- [DESCRIPTION OF THE TASK] All of the data that follows should be output again without any alteration.

Dataset items
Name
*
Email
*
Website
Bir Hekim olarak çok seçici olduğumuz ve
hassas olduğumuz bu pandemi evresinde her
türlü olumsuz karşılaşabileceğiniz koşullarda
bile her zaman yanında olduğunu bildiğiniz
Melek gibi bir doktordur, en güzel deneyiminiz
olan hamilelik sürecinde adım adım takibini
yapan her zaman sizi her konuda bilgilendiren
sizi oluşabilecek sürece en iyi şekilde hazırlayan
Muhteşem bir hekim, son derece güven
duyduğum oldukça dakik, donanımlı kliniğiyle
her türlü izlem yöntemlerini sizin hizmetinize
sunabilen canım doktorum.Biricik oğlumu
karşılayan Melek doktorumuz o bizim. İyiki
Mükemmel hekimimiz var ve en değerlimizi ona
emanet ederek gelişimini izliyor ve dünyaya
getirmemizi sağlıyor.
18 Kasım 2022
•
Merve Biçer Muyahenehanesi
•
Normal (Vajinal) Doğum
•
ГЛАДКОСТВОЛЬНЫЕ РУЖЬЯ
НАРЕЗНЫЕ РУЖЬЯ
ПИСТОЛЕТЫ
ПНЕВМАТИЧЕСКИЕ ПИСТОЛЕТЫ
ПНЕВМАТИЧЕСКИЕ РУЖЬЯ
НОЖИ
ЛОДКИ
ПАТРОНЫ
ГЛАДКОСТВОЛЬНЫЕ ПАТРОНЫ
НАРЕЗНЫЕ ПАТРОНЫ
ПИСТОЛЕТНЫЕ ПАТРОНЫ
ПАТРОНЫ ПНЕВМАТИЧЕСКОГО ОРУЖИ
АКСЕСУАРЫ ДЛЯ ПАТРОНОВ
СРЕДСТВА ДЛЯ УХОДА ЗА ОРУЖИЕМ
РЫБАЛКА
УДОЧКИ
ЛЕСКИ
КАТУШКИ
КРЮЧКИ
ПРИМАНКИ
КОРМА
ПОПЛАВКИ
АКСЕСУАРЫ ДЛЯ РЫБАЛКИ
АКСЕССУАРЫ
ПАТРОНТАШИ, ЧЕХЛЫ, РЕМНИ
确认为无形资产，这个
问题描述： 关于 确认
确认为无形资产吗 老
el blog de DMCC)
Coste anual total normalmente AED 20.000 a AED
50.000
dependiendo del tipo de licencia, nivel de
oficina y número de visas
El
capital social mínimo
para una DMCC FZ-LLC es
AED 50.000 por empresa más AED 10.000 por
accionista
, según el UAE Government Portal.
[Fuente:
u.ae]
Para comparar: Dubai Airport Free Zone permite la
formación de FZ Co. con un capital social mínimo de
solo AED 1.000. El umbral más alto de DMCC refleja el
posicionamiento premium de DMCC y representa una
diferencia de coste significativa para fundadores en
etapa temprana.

- [SOLUTION FOR THIS EXERCISE]
Name
*
Email
*
Website
Bir Hekim olarak çok seçici olduğumuz ve
hassas olduğumuz bu pandemi evresinde her
türlü olumsuz karşılaşabileceğiniz koşullarda
bile her zaman yanında olduğunu bildiğiniz
Melek gibi bir doktordur, en güzel deneyiminiz
olan hamilelik sürecinde adım adım takibini
yapan her zaman sizi her konuda bilgilendiren
sizi oluşabilecek sürece en iyi şekilde hazırlayan
Muhteşem bir hekim, son derece güven
duyduğum oldukça dakik, donanımlı kliniğiyle
her türlü izlem yöntemlerini sizin hizmetinize
sunabilen canım doktorum.Biricik oğlumu
karşılayan Melek doktorumuz o bizim. İyiki
Mükemmel hekimimiz var ve en değerlimizi ona
emanet ederek gelişimini izliyor ve dünyaya
getirmemizi sağlıyor.
18 Kasım 2022
•
Merve Biçer Muyahenehanesi
•
Normal (Vajinal) Doğum
•
ГЛАДКОСТВОЛЬНЫЕ РУЖЬЯ
НАРЕЗНЫЕ РУЖЬЯ
ПИСТОЛЕТЫ
ПНЕВМАТИЧЕСКИЕ ПИСТОЛЕТЫ
ПНЕВМАТИЧЕСКИЕ РУЖЬЯ
НОЖИ
ЛОДКИ
ПАТРОНЫ
ГЛАДКОСТВОЛЬНЫЕ ПАТРОНЫ
НАРЕЗНЫЕ ПАТРОНЫ
ПИСТОЛЕТНЫЕ ПАТРОНЫ
ПАТРОНЫ ПНЕВМАТИЧЕСКОГО ОРУЖИ
АКСЕСУАРЫ ДЛЯ ПАТРОНОВ
СРЕДСТВА ДЛЯ УХОДА ЗА ОРУЖИЕМ
РЫБАЛКА
УДОЧКИ
ЛЕСКИ
КАТУШКИ
КРЮЧКИ
ПРИМАНКИ
КОРМА
ПОПЛАВКИ
АКСЕСУАРЫ ДЛЯ РЫБАЛКИ
АКСЕССУАРЫ
ПАТРОНТАШИ, ЧЕХЛЫ, РЕМНИ
确认为无形资产，这个
问题描述： 关于 确认
确认为无形资产吗 老
el blog de DMCC)
Coste anual total normalmente AED 20.000 a AED
50.000
dependiendo del tipo de licencia, nivel de
oficina y número de visas
El
capital social mínimo
para una DMCC FZ-LLC es
AED 50.000 por empresa más AED 10.000 por
accionista
, según el UAE Government Portal.
[Fuente:
u.ae]
Para comparar: Dubai Airport Free Zone permite la
formación de FZ Co. con un capital social mínimo de
solo AED 1.000. El umbral más alto de DMCC refleja el
posicionamiento premium de DMCC y representa una
diferencia de coste significativa para fundadores en
etapa temprana.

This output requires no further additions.